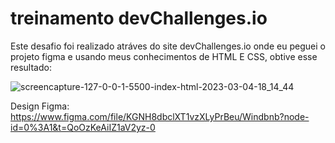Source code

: # treinamento devChallenges.io

Este desafio foi realizado atráves do site devChallenges.io onde eu peguei o projeto figma e usando meus conhecimentos de HTML E CSS, obtive esse resultado:

![screencapture-127-0-0-1-5500-index-html-2023-03-04-18_14_44](https://user-images.githubusercontent.com/122464189/222929016-842a36ee-807c-4325-aa2c-f17f3fd9fe2a.png)

Design Figma: https://www.figma.com/file/KGNH8dbclXT1vzXLyPrBeu/Windbnb?node-id=0%3A1&t=QoOzKeAiIZ1aV2yz-0
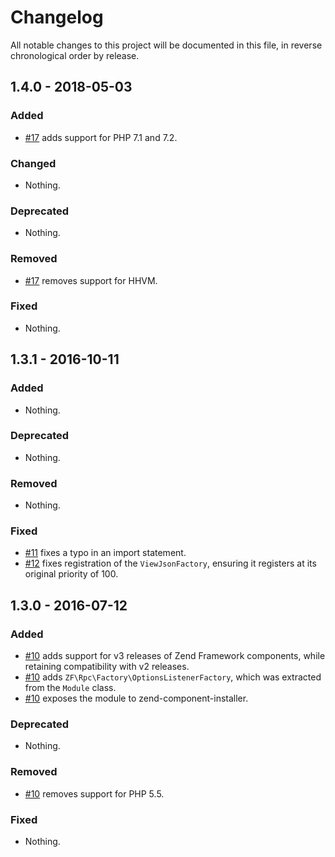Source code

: # Changelog

All notable changes to this project will be documented in this file, in reverse chronological order by release.

## 1.4.0 - 2018-05-03

### Added

- [#17](https://github.com/zfcampus/zf-rpc/pull/17) adds support for PHP 7.1 and 7.2.

### Changed

- Nothing.

### Deprecated

- Nothing.

### Removed

- [#17](https://github.com/zfcampus/zf-rpc/pull/17) removes support for HHVM.

### Fixed

- Nothing.

## 1.3.1 - 2016-10-11

### Added

- Nothing.

### Deprecated

- Nothing.

### Removed

- Nothing.

### Fixed

- [#11](https://github.com/zfcampus/zf-rpc/pull/11) fixes a typo in an import
  statement.
- [#12](https://github.com/zfcampus/zf-rpc/pull/12) fixes registration of the
  `ViewJsonFactory`, ensuring it registers at its original priority of 100.

## 1.3.0 - 2016-07-12

### Added

- [#10](https://github.com/zfcampus/zf-rpc/pull/10) adds support for v3 releases
  of Zend Framework components, while retaining compatibility with v2 releases.
- [#10](https://github.com/zfcampus/zf-rpc/pull/10) adds
  `ZF\Rpc\Factory\OptionsListenerFactory`, which was extracted from the `Module`
  class.
- [#10](https://github.com/zfcampus/zf-rpc/pull/10) exposes the module to
  zend-component-installer.

### Deprecated

- Nothing.

### Removed

- [#10](https://github.com/zfcampus/zf-rpc/pull/10) removes support for PHP 5.5.

### Fixed

- Nothing.
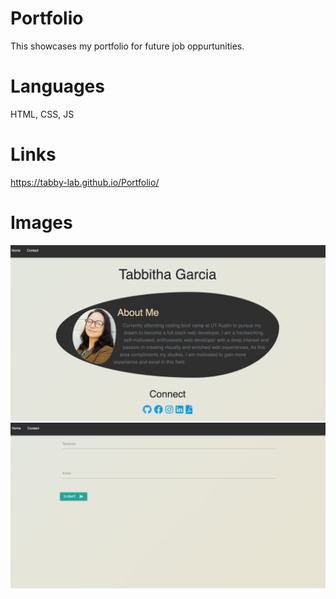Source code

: # Portfolio
This showcases my portfolio for future job oppurtunities.

# Languages 
HTML, CSS, JS

# Links
https://tabby-lab.github.io/Portfolio/

# Images
![img](assets1/aboutme.png)
![img](assets1/form.png)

◇ ◇ ◇ ◇ ◇

*Assignment:* Please transcribe exactly the part of the records that opens with the line containing "Este desafio foi" and closes with the line containing "- [#10](https://github.com/zfcampus/zf-rpc/pull/10) exposes", both ends included, and leave out the pictures.

*Response below:*
Este desafio foi realizado atráves do site devChallenges.io onde eu peguei o projeto figma e usando meus conhecimentos de HTML E CSS, obtive esse resultado:

![screencapture-127-0-0-1-5500-index-html-2023-03-04-18_14_44](https://user-images.githubusercontent.com/122464189/222929016-842a36ee-807c-4325-aa2c-f17f3fd9fe2a.png)

Design Figma: https://www.figma.com/file/KGNH8dbclXT1vzXLyPrBeu/Windbnb?node-id=0%3A1&t=QoOzKeAiIZ1aV2yz-0
Source code

: # Changelog

All notable changes to this project will be documented in this file, in reverse chronological order by release.

## 1.4.0 - 2018-05-03

### Added

- [#17](https://github.com/zfcampus/zf-rpc/pull/17) adds support for PHP 7.1 and 7.2.

### Changed

- Nothing.

### Deprecated

- Nothing.

### Removed

- [#17](https://github.com/zfcampus/zf-rpc/pull/17) removes support for HHVM.

### Fixed

- Nothing.

## 1.3.1 - 2016-10-11

### Added

- Nothing.

### Deprecated

- Nothing.

### Removed

- Nothing.

### Fixed

- [#11](https://github.com/zfcampus/zf-rpc/pull/11) fixes a typo in an import
  statement.
- [#12](https://github.com/zfcampus/zf-rpc/pull/12) fixes registration of the
  `ViewJsonFactory`, ensuring it registers at its original priority of 100.

## 1.3.0 - 2016-07-12

### Added

- [#10](https://github.com/zfcampus/zf-rpc/pull/10) adds support for v3 releases
  of Zend Framework components, while retaining compatibility with v2 releases.
- [#10](https://github.com/zfcampus/zf-rpc/pull/10) adds
  `ZF\Rpc\Factory\OptionsListenerFactory`, which was extracted from the `Module`
  class.
- [#10](https://github.com/zfcampus/zf-rpc/pull/10) exposes the module to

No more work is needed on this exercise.